** Set task **
Can you write out the rows below word for word, starting at the very first line and ending at the line that contains "My reading: 11:31", with both of those lines included?

Collected data entries:
════

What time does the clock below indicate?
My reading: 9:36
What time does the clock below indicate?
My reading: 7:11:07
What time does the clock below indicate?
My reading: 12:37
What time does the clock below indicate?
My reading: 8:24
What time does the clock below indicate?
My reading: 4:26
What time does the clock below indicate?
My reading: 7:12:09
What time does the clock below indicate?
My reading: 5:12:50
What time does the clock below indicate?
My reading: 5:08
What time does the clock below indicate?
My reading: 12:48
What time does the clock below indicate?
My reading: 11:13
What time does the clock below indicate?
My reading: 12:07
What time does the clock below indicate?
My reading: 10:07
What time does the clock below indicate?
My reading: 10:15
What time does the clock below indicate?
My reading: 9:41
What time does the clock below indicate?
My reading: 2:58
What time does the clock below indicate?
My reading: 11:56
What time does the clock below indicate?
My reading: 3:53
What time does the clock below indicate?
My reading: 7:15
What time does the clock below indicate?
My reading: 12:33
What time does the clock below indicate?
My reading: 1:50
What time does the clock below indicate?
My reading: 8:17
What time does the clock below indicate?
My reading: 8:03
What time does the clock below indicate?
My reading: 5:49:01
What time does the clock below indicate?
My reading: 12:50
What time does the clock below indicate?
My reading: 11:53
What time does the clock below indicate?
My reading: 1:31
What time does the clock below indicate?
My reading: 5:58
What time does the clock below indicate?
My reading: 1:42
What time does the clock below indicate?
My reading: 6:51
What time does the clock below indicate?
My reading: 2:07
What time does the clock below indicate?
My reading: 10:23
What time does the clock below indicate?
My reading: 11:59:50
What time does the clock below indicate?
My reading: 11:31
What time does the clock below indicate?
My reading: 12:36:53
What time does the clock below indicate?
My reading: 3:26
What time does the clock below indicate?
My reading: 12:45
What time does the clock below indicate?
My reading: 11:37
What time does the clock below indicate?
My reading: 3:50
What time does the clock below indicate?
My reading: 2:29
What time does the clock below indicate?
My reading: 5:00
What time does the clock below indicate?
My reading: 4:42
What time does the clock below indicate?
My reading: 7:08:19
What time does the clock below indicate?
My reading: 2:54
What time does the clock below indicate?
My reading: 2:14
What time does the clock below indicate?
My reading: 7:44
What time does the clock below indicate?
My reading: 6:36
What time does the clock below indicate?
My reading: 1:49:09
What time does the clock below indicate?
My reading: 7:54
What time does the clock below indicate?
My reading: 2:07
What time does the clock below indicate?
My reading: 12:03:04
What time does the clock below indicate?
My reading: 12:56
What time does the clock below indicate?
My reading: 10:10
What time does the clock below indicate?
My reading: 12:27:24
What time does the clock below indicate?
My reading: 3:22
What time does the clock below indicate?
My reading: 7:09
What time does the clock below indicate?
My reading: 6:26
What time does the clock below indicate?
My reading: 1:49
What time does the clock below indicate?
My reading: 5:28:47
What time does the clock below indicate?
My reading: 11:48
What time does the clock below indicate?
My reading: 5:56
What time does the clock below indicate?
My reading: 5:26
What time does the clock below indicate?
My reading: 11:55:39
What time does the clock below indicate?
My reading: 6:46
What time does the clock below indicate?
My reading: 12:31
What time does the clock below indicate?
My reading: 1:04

════

** Exercise answer **
What time does the clock below indicate?
My reading: 9:36
What time does the clock below indicate?
My reading: 7:11:07
What time does the clock below indicate?
My reading: 12:37
What time does the clock below indicate?
My reading: 8:24
What time does the clock below indicate?
My reading: 4:26
What time does the clock below indicate?
My reading: 7:12:09
What time does the clock below indicate?
My reading: 5:12:50
What time does the clock below indicate?
My reading: 5:08
What time does the clock below indicate?
My reading: 12:48
What time does the clock below indicate?
My reading: 11:13
What time does the clock below indicate?
My reading: 12:07
What time does the clock below indicate?
My reading: 10:07
What time does the clock below indicate?
My reading: 10:15
What time does the clock below indicate?
My reading: 9:41
What time does the clock below indicate?
My reading: 2:58
What time does the clock below indicate?
My reading: 11:56
What time does the clock below indicate?
My reading: 3:53
What time does the clock below indicate?
My reading: 7:15
What time does the clock below indicate?
My reading: 12:33
What time does the clock below indicate?
My reading: 1:50
What time does the clock below indicate?
My reading: 8:17
What time does the clock below indicate?
My reading: 8:03
What time does the clock below indicate?
My reading: 5:49:01
What time does the clock below indicate?
My reading: 12:50
What time does the clock below indicate?
My reading: 11:53
What time does the clock below indicate?
My reading: 1:31
What time does the clock below indicate?
My reading: 5:58
What time does the clock below indicate?
My reading: 1:42
What time does the clock below indicate?
My reading: 6:51
What time does the clock below indicate?
My reading: 2:07
What time does the clock below indicate?
My reading: 10:23
What time does the clock below indicate?
My reading: 11:59:50
What time does the clock below indicate?
My reading: 11:31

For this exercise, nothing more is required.